Au Gabon, certaines décisions de justice ont un étrange pouvoir : elles font taire quelques certitudes, mais réveillent une multitude de questions. La remise en liberté provisoire de l’ancien ministre du Tourisme, Pascal Ogowé Siffon, appartient désormais à cette catégorie.

Pendant plus de six mois, l’affaire a été présentée comme l’un des symboles de la lutte contre les atteintes aux finances publiques. Des montants importants ont été évoqués, des enquêtes ouvertes, une détention provisoire ordonnée. Puis, soudainement, une liberté provisoire est accordée. Juridiquement, cette décision est parfaitement possible. Politiquement, elle appelle des explications.

Le véritable problème n’est pas la remise en liberté elle-même. Dans un État de droit, toute personne bénéficie de la présomption d’innocence et des garanties prévues par la loi. Le problème est le silence qui accompagne certaines décisions. Lorsque les institutions communiquent peu, l’opinion publique remplit naturellement les vides par des interrogations, des interprétations ou des spéculations.

Dans les couloirs politiques comme dans les cafés de Libreville, chacun avance sa lecture des événements. Mais les rumeurs ne remplacent jamais les preuves, et les commentaires ne sauraient tenir lieu de décisions de justice. Seule une communication judiciaire claire est susceptible de dissiper les doutes.

Cette affaire rappelle une exigence essentielle : la transparence. Lorsqu’un dossier a été présenté comme emblématique de la lutte contre la corruption, chaque étape de la procédure mérite d’être expliquée avec la même rigueur. À défaut, la confiance du public s’effrite et laisse place aux soupçons.

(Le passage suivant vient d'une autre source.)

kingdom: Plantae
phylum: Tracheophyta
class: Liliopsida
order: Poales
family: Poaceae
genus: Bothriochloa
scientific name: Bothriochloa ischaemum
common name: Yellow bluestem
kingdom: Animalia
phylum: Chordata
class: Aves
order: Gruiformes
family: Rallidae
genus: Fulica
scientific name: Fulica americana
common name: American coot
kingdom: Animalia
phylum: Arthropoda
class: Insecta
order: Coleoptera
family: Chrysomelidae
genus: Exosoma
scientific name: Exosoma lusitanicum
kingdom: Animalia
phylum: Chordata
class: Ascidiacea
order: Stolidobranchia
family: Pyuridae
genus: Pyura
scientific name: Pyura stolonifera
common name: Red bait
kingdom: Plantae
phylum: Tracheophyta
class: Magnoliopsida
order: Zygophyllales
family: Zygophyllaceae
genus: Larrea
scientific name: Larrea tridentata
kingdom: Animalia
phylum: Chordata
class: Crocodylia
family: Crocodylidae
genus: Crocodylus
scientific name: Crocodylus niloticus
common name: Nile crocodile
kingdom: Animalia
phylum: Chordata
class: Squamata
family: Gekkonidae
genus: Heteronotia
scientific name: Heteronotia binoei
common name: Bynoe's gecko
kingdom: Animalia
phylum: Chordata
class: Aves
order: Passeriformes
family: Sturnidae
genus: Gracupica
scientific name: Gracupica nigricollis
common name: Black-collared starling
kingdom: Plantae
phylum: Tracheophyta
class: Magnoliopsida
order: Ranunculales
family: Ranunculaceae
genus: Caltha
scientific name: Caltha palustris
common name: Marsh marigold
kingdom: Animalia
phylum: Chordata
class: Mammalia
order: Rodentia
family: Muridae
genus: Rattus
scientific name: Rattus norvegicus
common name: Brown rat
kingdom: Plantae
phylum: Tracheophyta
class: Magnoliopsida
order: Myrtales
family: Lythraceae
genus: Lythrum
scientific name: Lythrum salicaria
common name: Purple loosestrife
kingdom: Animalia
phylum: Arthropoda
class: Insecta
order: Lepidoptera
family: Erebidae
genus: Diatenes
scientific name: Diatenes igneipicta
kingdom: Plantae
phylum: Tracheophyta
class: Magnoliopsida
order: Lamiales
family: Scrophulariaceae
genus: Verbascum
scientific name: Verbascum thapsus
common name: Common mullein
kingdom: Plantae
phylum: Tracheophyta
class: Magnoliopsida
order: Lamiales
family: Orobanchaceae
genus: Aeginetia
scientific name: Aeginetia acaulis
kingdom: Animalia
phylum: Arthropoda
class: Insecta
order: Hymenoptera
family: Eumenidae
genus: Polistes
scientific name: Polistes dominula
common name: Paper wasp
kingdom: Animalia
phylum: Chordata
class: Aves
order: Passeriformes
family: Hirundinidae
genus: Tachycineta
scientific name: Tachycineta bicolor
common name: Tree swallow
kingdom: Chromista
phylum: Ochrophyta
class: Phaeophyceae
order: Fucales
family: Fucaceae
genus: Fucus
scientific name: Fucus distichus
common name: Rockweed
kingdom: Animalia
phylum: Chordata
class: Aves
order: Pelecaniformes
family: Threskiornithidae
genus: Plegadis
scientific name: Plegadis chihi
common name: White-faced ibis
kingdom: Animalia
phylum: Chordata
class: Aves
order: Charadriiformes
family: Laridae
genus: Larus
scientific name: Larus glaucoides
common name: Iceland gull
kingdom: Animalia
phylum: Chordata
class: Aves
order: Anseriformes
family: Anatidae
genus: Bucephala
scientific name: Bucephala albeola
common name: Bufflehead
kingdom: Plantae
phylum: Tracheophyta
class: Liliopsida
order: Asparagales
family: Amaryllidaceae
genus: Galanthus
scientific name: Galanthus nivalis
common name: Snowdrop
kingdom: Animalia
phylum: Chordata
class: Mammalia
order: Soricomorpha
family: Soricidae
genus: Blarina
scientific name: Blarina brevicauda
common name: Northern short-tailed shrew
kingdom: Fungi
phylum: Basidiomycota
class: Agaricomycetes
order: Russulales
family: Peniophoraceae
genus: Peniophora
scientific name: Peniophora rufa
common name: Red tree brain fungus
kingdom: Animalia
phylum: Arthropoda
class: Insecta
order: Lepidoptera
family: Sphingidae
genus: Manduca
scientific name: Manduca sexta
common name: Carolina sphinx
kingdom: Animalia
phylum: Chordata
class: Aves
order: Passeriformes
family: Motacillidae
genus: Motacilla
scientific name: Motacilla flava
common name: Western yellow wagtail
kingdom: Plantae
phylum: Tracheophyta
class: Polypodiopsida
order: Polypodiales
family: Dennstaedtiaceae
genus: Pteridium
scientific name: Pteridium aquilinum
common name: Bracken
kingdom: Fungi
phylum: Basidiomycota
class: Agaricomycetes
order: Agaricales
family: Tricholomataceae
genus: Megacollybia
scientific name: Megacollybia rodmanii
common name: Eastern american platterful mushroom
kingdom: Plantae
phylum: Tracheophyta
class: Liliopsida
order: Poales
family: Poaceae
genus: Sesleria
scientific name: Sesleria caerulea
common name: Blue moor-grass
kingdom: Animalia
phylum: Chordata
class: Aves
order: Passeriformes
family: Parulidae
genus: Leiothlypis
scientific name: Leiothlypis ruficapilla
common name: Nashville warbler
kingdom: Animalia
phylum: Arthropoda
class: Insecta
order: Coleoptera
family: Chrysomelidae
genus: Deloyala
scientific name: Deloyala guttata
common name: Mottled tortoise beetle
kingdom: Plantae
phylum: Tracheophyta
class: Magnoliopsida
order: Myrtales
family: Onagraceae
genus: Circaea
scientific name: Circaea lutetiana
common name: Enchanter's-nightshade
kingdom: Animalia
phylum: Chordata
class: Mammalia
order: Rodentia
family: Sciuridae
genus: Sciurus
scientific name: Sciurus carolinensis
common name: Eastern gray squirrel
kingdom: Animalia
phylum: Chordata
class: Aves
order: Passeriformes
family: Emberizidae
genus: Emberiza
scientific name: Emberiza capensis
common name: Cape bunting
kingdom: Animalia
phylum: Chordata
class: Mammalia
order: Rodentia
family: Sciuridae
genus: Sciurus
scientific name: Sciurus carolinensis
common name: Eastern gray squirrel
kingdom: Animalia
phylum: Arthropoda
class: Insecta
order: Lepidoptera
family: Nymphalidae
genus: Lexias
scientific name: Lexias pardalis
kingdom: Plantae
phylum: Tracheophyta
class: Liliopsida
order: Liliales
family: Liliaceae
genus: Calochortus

La question qui demeure est simple : où en est précisément l’instruction ? Quels sont les éléments qui ont justifié cette liberté provisoire ? Quelles sont les prochaines étapes de la procédure ? Ce sont ces réponses, et non les spéculations, qui permettront d’éclairer l’opinion.

Dans une démocratie, la justice ne doit pas seulement être rendue ; elle doit aussi être comprise. La meilleure réponse aux interrogations n’est ni le silence ni les rumeurs, mais une information officielle, complète et transparente.